**EXERCISE**
Write the text of the material below as a JSON list of strings, one string per line, leaving out blank lines and the bracketed picture markers.

**STUDY MATERIAL**
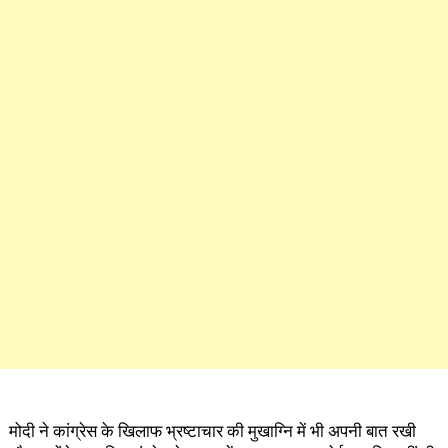
मोदी ने कांग्रेस के खिलाफ भ्रष्टाचार की मुखाग्नि में भी अपनी बात रखी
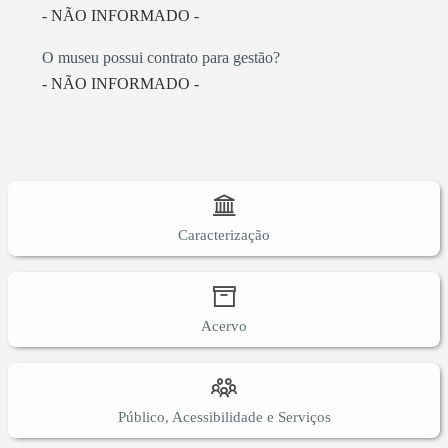
- NÃO INFORMADO -
O museu possui contrato para gestão?
- NÃO INFORMADO -
Caracterização
Acervo
Público, Acessibilidade e Serviços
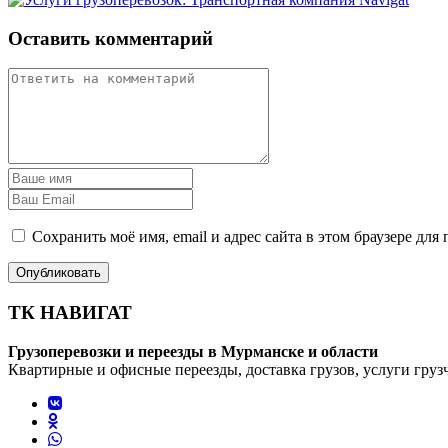
Оставить комментарий
Сохранить моё имя, email и адрес сайта в этом браузере д
ТК НАВИГАТ
Грузоперевозки и переезды в Мурманске и области
Квартирные и офисные переезды, доставка грузов, услуги груз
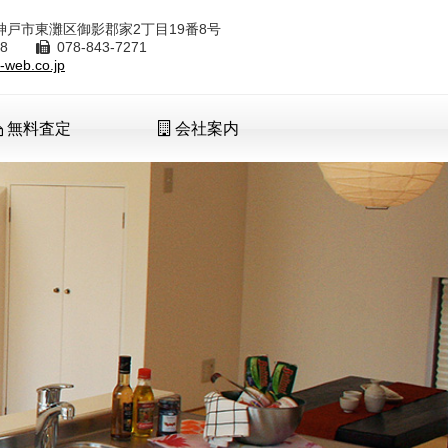
8 神戸市東灘区御影郡家2丁目19番8号
7288
078-843-7271
-web.co.jp
無料査定
会社案内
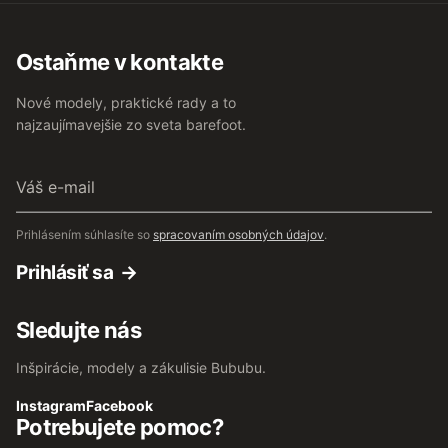
Ostaňme v kontakte
Nové modely, praktické rady a to
najzaujímavejšie zo sveta barefoot.
Váš
e-
mail
Prihlásením súhlasíte so
spracovaním osobných údajov
.
Prihlásiť sa
Sledujte nás
Inšpirácie, modely a zákulisie Bububu.
Instagram
Facebook
Potrebujete pomoc?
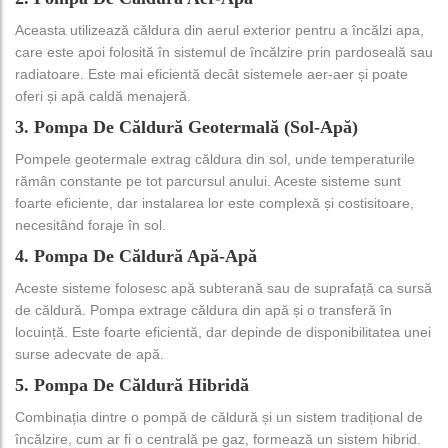
Aceasta utilizează căldura din aerul exterior pentru a încălzi apa,
care este apoi folosită în sistemul de încălzire prin pardoseală sau
radiatoare. Este mai eficientă decât sistemele aer-aer și poate
oferi și apă caldă menajeră.
3. Pompa De Căldură Geotermală (sol-Apă)
Pompele geotermale extrag căldura din sol, unde temperaturile
rămân constante pe tot parcursul anului. Aceste sisteme sunt
foarte eficiente, dar instalarea lor este complexă și costisitoare,
necesitând foraje în sol.
4. Pompa De Căldură Apă-Apă
Aceste sisteme folosesc apă subterană sau de suprafață ca sursă
de căldură. Pompa extrage căldura din apă și o transferă în
locuință. Este foarte eficientă, dar depinde de disponibilitatea unei
surse adecvate de apă.
5. Pompa De Căldură Hibridă
Combinația dintre o pompă de căldură și un sistem tradițional de
încălzire, cum ar fi o centrală pe gaz, formează un sistem hibrid.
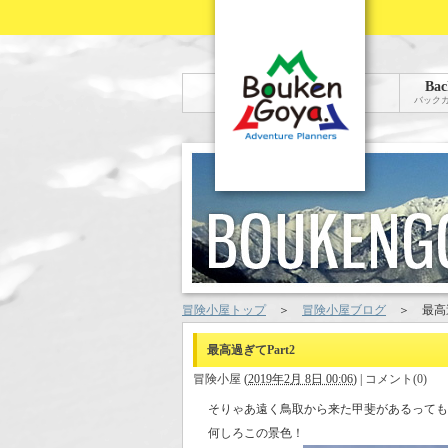
Bac
バック
冒険小屋トップ
＞
冒険小屋ブログ
＞
最高過
最高過ぎてPart2
冒険小屋
(
2019年2月 8日 00:06
)
|
コメント(0)
そりゃあ遠く鳥取から来た甲斐があるっても
何しろこの景色！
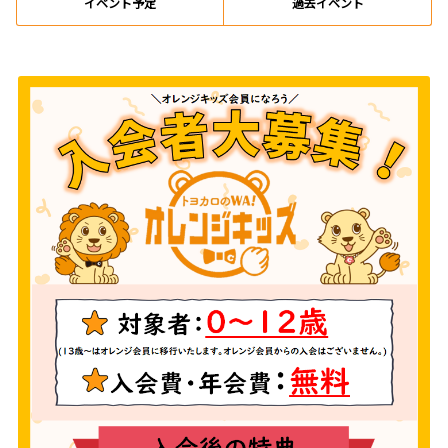
イベント予定
過去イベント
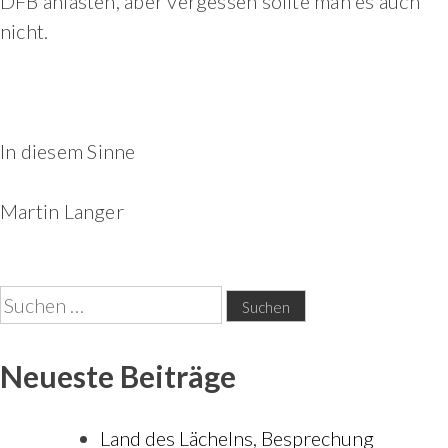
DFB anlasten, aber vergessen sollte man es auch
nicht.
In diesem Sinne
Martin Langer
Suchen
nach:
Neueste Beiträge
Land des Lächelns, Besprechung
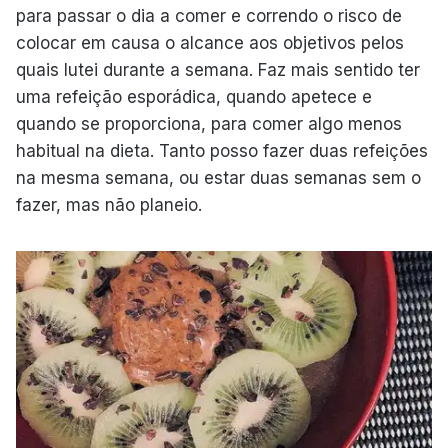
para passar o dia a comer e correndo o risco de
colocar em causa o alcance aos objetivos pelos
quais lutei durante a semana. Faz mais sentido ter
uma refeição esporádica, quando apetece e
quando se proporciona, para comer algo menos
habitual na dieta. Tanto posso fazer duas refeições
na mesma semana, ou estar duas semanas sem o
fazer, mas não planeio.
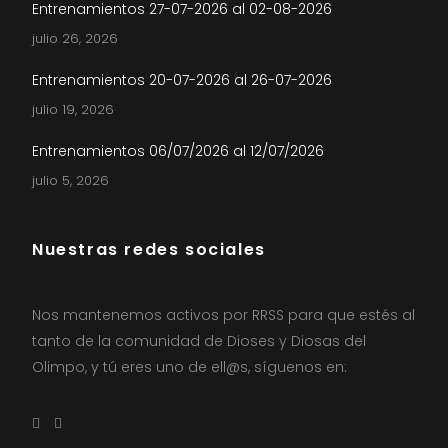
Entrenamientos 27-07-2026 al 02-08-2026
julio 26, 2026
Entrenamientos 20-07-2026 al 26-07-2026
julio 19, 2026
Entrenamientos 06/07/2026 al 12/07/2026
julio 5, 2026
Nuestras redes sociales
Nos mantenemos activos por RRSS para que estés al
tanto de la comunidad de Dioses y Diosas del
Olimpo, y tú eres uno de ell@s, síguenos en:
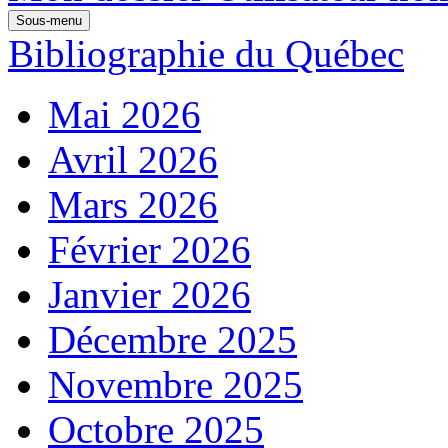
Sous-menu
Bibliographie du Québec
Mai 2026
Avril 2026
Mars 2026
Février 2026
Janvier 2026
Décembre 2025
Novembre 2025
Octobre 2025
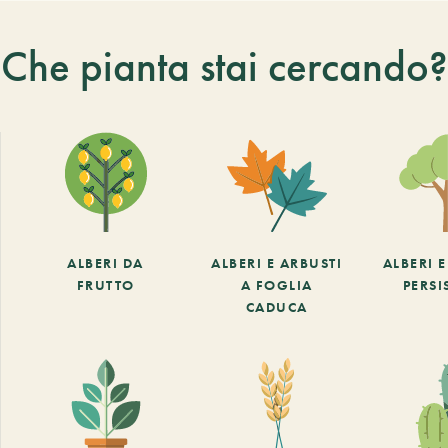
Che pianta stai cercando?
ALBERI DA
ALBERI E ARBUSTI
ALBERI 
FRUTTO
A FOGLIA
PERSI
CADUCA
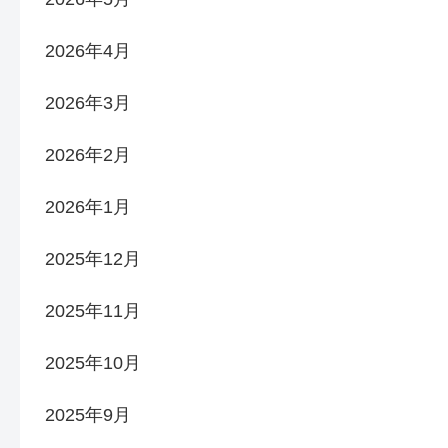
2026年4月
2026年3月
2026年2月
2026年1月
2025年12月
2025年11月
2025年10月
2025年9月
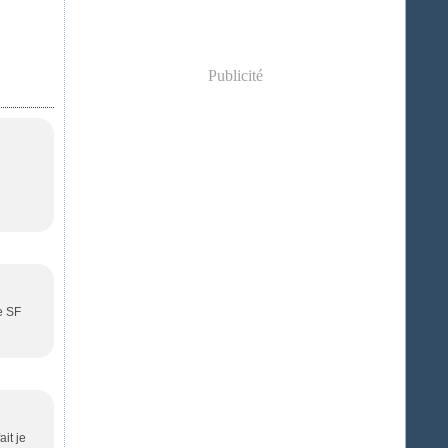
Publicité
e SF
it je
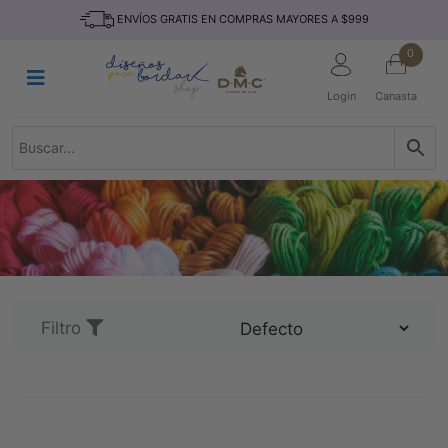
Saltar
INICIO
ENVÍOS GRATIS EN COMPRAS MAYORES A $999
al
contenido
HILOS
0
TEJIDO
Login
Canasta
ACCESORIO
S
KITS
REVISTAS
TELAS
TEMÁTICO
MARCAS
Filtro
NOVEDADES
DESCUENTOS
BLOG
CONTACTO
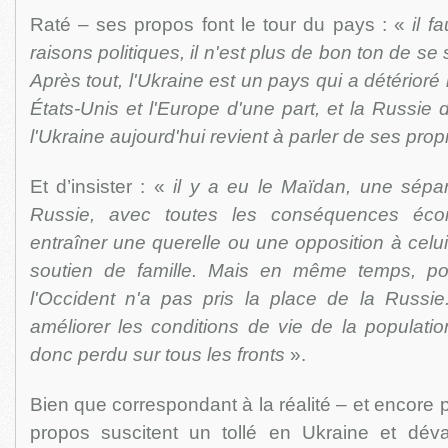
Raté – ses propos font le tour du pays : «
il f
raisons politiques, il n'est plus de bon ton de se
Après tout, l'Ukraine est un pays qui a détérioré 
États-Unis et l'Europe d'une part, et la Russie d
l'Ukraine aujourd'hui revient à parler de ses pro
Et d’insister : «
il y a eu le Maïdan, une sépar
Russie, avec toutes les conséquences éc
entraîner une querelle ou une opposition à celui
soutien de famille. Mais en même temps, pou
l'Occident n'a pas pris la place de la Russi
améliorer les conditions de vie de la populatio
donc perdu sur tous les fronts
».
Bien que correspondant à la réalité – et encore 
propos suscitent un tollé en Ukraine et déval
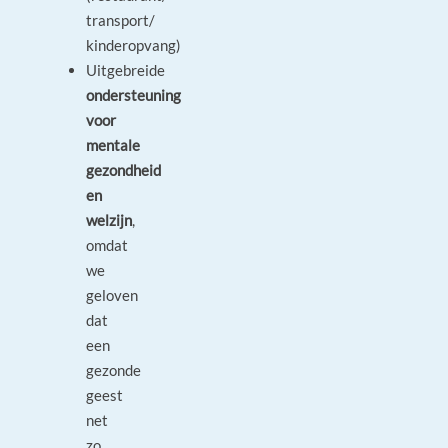
transport/
kinderopvang)
Uitgebreide
ondersteuning
voor
mentale
gezondheid
en
welzijn
,
omdat
we
geloven
dat
een
gezonde
geest
net
zo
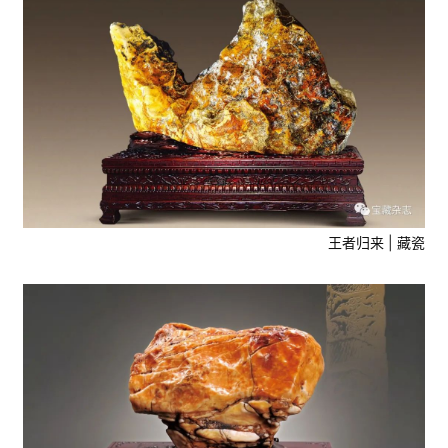
王者归来 | 藏瓷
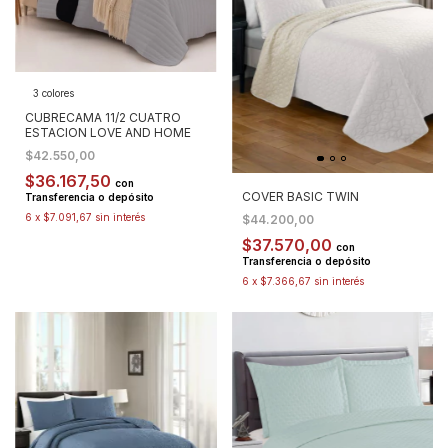
3 colores
CUBRECAMA 11/2 CUATRO
ESTACION LOVE AND HOME
$42.550,00
$36.167,50
con
COVER BASIC TWIN
Transferencia o depósito
6
x
$7.091,67
sin interés
$44.200,00
$37.570,00
con
Transferencia o depósito
6
x
$7.366,67
sin interés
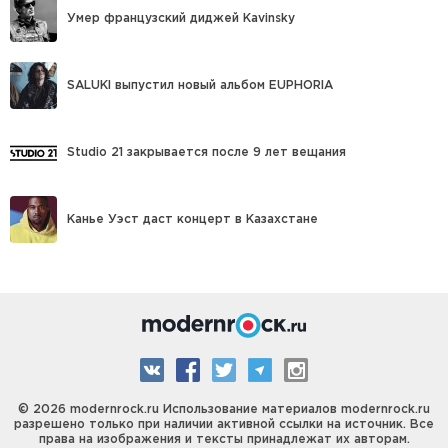
Умер французский диджей Kavinsky
SALUKI выпустил новый альбом EUPHORIA
Studio 21 закрывается после 9 лет вещания
Канье Уэст даст концерт в Казахстане
© 2026 modernrock.ru Использование материалов modernrock.ru
разрешено только при наличии активной ссылки на источник. Все
права на изображения и тексты принадлежат их авторам.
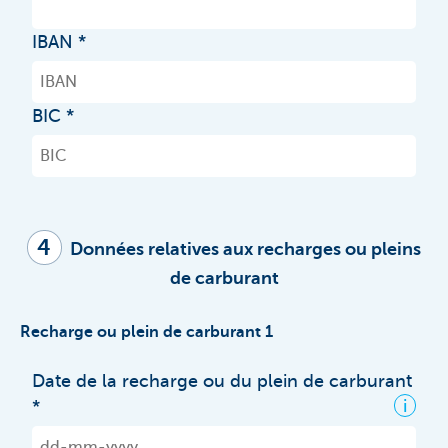
IBAN
BIC
4
Données relatives aux recharges ou pleins
de carburant
Recharge ou plein de carburant 1
Date de la recharge ou du plein de carburant
i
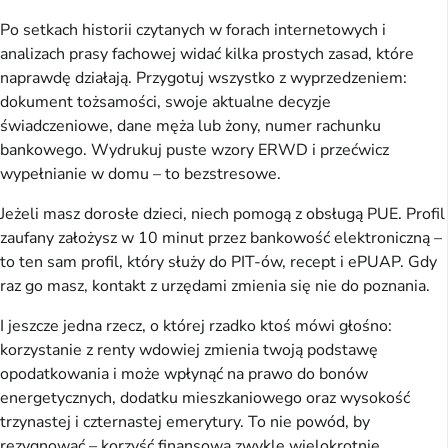
Po setkach historii czytanych w forach internetowych i
analizach prasy fachowej widać kilka prostych zasad, które
naprawdę działają. Przygotuj wszystko z wyprzedzeniem:
dokument tożsamości, swoje aktualne decyzje
świadczeniowe, dane męża lub żony, numer rachunku
bankowego. Wydrukuj puste wzory ERWD i przećwicz
wypełnianie w domu – to bezstresowe.
Jeżeli masz dorosłe dzieci, niech pomogą z obsługą PUE. Profil
zaufany założysz w 10 minut przez bankowość elektroniczną –
to ten sam profil, który służy do PIT-ów, recept i ePUAP. Gdy
raz go masz, kontakt z urzędami zmienia się nie do poznania.
I jeszcze jedna rzecz, o której rzadko ktoś mówi głośno:
korzystanie z renty wdowiej zmienia twoją podstawę
opodatkowania i może wpłynąć na prawo do bonów
energetycznych, dodatku mieszkaniowego oraz wysokość
trzynastej i czternastej emerytury. To nie powód, by
rezygnować – korzyść finansowa zwykle wielokrotnie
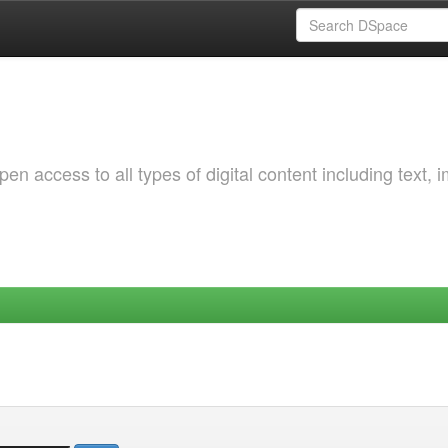
 access to all types of digital content including text,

**RESPONSE BELOW**
[
  "मोदी ने कांग्रेस के खिलाफ भ्रष्टाचार की मुखाग्नि में भी अपनी बात रखी",
  "- NÃO INFORMADO -",
  "O museu possui contrato para gestão?",
  "- NÃO INFORMADO -",
  "Caracterização",
  "Acervo",
  "Público, Acessibilidade e Serviços",
  "Оставить комментарий",
  "Сохранить моё имя, email и адрес сайта в этом браузере д",
  "ТК НАВИГАТ",
  "Грузоперевозки и переезды в Мурманске и области",
  "Квартирные и офисные переезды, доставка грузов, услуги груз",
  "8 神戸市東灘区御影郡家2丁目19番8号",
  "7288",
  "078-843-7271",
  "-web.co.jp",
  "無料査定",
  "会社案内",
  "Ostaňme v kontakte",
  "Nové modely, praktické rady a to",
  "najzaujímavejšie zo sveta barefoot.",
  "Váš",
  "e-",
  "mail",
  "Prihlásením súhlasíte so",
  "spracovaním osobných údajov",
  ".",
  "Prihlásiť sa",
  "Sledujte nás",
  "Inšpirácie, modely a zákulisie Bububu.",
  "Instagram",
  "Facebook",
  "Potrebujete pomoc?",
  "Aceasta utilizează căldura din aerul exterior pentru a încălzi apa,",
  "care este apoi folosită în sistemul de încălzire prin pardoseală sau",
  "radiatoare. Este mai eficientă decât sistemele aer-aer și poate",
  "oferi și apă caldă menajeră.",
  "3. Pompa De Căldură Geotermală (sol-Apă)",
  "Pompele geotermale extrag căldura din sol, unde temperaturile",
  "rămân constante pe tot parcursul anului. Aceste sisteme sunt",
  "foarte eficiente, dar instalarea lor este complexă și costisitoare,",
  "necesitând foraje în sol.",
  "4. Pompa De Căldură Apă-Apă",
  "Aceste sisteme folosesc apă subterană sau de suprafață ca sursă",
  "de căldură. Pompa extrage căldura din apă și o transferă în",
  "locuință. Este foarte eficientă, dar depinde de disponibilitatea unei",
  "surse adecvate de apă.",
  "5. Pompa De Căldură Hibridă",
  "Combinația dintre o pompă de căldură și un sistem tradițional de",
  "încălzire, cum ar fi o centrală pe gaz, formează un sistem hibrid.",
  "Bac",
  "バック",
  "冒険小屋トップ",
  "＞",
  "冒険小屋ブログ",
  "＞",
  "最高過",
  "最高過ぎてPart2",
  "冒険小屋",
  "(",
  "2019年2月 8日 00:06",
  ")",
  "|",
  "コメント(0)",
  "そりゃあ遠く鳥取から来た甲斐があるっても",
  "何しろこの景色！",
  "イベント予定",
  "過去イベント",
  "DFB anlasten, aber vergessen sollte man es auch",
  "nicht.",
  "In diesem Sinne",
  "Martin Langer",
  "Suchen",
  "nach:",
  "Neueste Beiträge",
  "Land des Lächelns, Besprechung",
  "para passar o dia a comer e correndo o risco de",
  "colocar em causa o alcance aos objetivos pelos",
  "quais lutei durante a semana. Faz mais sentido ter",
  "uma refeição esporádica, quando apetece e",
  "quando se proporciona, para comer algo menos",
  "habitual na dieta. Tanto posso fazer duas refeições",
  "na mesma semana, ou estar duas semanas sem o",
  "fazer, mas não planeio.",
  "Entrenamientos 27-07-2026 al 02-08-2026",
  "julio 26, 2026",
  "Entrenamientos 20-07-2026 al 26-07-2026",
  "julio 19, 2026",
  "Entrenamientos 06/07/2026 al 12/07/2026",
  "julio 5, 2026",
  "Nuestras redes sociales",
  "Nos mantenemos activos por RRSS para que estés al",
  "tanto de la comunidad de Dioses y Diosas del",
  "Olimpo, y tú eres uno de ell@s, síguenos en:",
  "Sous-menu",
  "Bibliographie du Québec",
  "Mai 2026",
  "Avril 2026",
  "Mars 2026",
  "Février 2026",
  "Janvier 2026",
  "Décembre 2025",
  "Novembre 2025",
  "Octobre 2025",
  "Che pianta stai cercando?",
  "ALBERI DA",
  "ALBERI E ARBUSTI",
  "ALBERI ",
  "FRUTTO",
  "A FOGLIA",
  "PERSI",
  "CADUCA",
  "2026年4月",
  "2026年3月",
  "2026年2月",
  "2026年1月",
  "2025年12月",
  "2025年11月",
  "2025年10月",
  "2025年9月",
  "Publicité",
  "e SF",
  "it je",
  "Saltar",
  "INICIO",
  "ENVÍOS GRATIS EN COMPRAS MAYORES A $999",
  "al",
  "contenido",
  "HILOS",
  "0",
  "TEJIDO",
  "Login",
  "Canasta",
  "ACCESORIO",
  "S",
  "KITS",
  "REVISTAS",
  "TELAS",
  "TEMÁTICO",
  "MARCAS",
  "Filtro",
  "NOVEDADES",
  "DESCUENTOS",
  "BLOG",
  "CONTACTO",
  "Raté – ses propos font le tour du pays : «",
  "il f",
  "raisons politiques, il n'est plus de bon ton de se",
  "Après tout, l'Ukraine est un pays qui a détérioré ",
  "États-Unis et l'Europe d'une part, et la Russie d",
  "l'Ukraine aujourd'hui revient à parler de ses pro",
  "Et d’insister : «",
  "il y a eu le Maïdan, une sépar",
  "Russie, avec toutes les conséquences éc",
  "entraîner une querelle ou une opposition à celui",
  "soutien de famille. Mais en même temps, pou",
  "l'Occident n'a pas pris la place de la Russi",
  "améliorer les conditions de vie de la populatio",
  "donc perdu sur tous les fronts",
  "».",
  "Bien que correspondant à la réalité – et encore ",
  "propos suscitent un tollé en Ukraine et déval",
  "transport/",
  "kinderopvang)",
  "Uitgebreide",
  "ondersteuning",
  "voor",
  "mentale",
  "gezondheid",
  "en",
  "welzijn",
  ",",
  "omdat",
  "we",
  "geloven",
  "dat",
  "een",
  "gezonde",
  "geest",
  "net",
  "zo",
  "王者归来 | 藏瓷",
  "3 colores",
  "CUBRECAMA 11/2 CUATRO",
  "ESTACION LOVE AND HOME",
  "$42.550,00",
  "$36.167,50",
  "con",
  "COVER BASIC TWIN",
  "Transferencia o depósito",
  "6",
  "x",
  "$7.091,67",
  "sin interés",
  "$44.200,00",
  "$37.570,00",
  "con",
  "Transferencia o depósito",
  "6",
  "x",
  "$7.366,67",
  "sin interés",
  "Умер французский диджей Kavinsky",
  "SALUKI выпустил новый альбом EUPHORIA",
  "Studio 21 закрывается после 9 лет вещания",
  "Канье Уэст даст концерт в Казахстане",
  "© 2026 modernrock.ru Использование материалов modernrock.ru",
  "разрешено только при наличии активной ссылки на источник. Все",
  "права на изображения и тексты принадлежат их авторам.",
  "IBAN",
  "BIC",
  "4",
  "Données relatives aux recharges ou pleins",
  "de carburant",
  "Recharge ou plein de carburant 1",
  "Date de la recharge ou du plein de carburant",
  "i",
  "Po setkach historii czytanych w forach internetowych i",
  "analizach prasy fachowej widać kilka prostych zasad, które",
  "naprawdę działają. Przygotuj wszystko z wyprzedzeniem:",
  "dokument tożsamości, swoje aktualne decyzje",
  "świadczeniowe, dane męża lub żony, numer rachunku",
  "bankowego. Wydrukuj puste wzory ERWD i przećwicz",
  "wypełnianie w domu – to bezstresowe.",
  "Jeżeli masz dorosłe dzieci, niech pomogą z obsługą PUE. Profil",
  "zaufany założysz w 10 minut przez bankowość elektroniczną –",
  "to ten sam profil, który służy do PIT-ów, recept i ePUAP. Gdy",
  "raz go masz, kontakt z urzędami zmienia się nie do poznania.",
  "I jeszcze jedna rzecz, o której rzadko ktoś mówi głośno:",
  "korzystanie z renty wdowiej zmienia twoją podstawę",
  "opodatkowania i może wpłynąć na prawo do bonów",
  "energetycznych, dodatku mieszkaniowego oraz wysokość",
  "trzynastej i czternastej emerytury. To nie powód, by",
  "rezygnować – korzyść finansowa zwykle wielokrotnie",
  " access to all types of digital content including text,"
]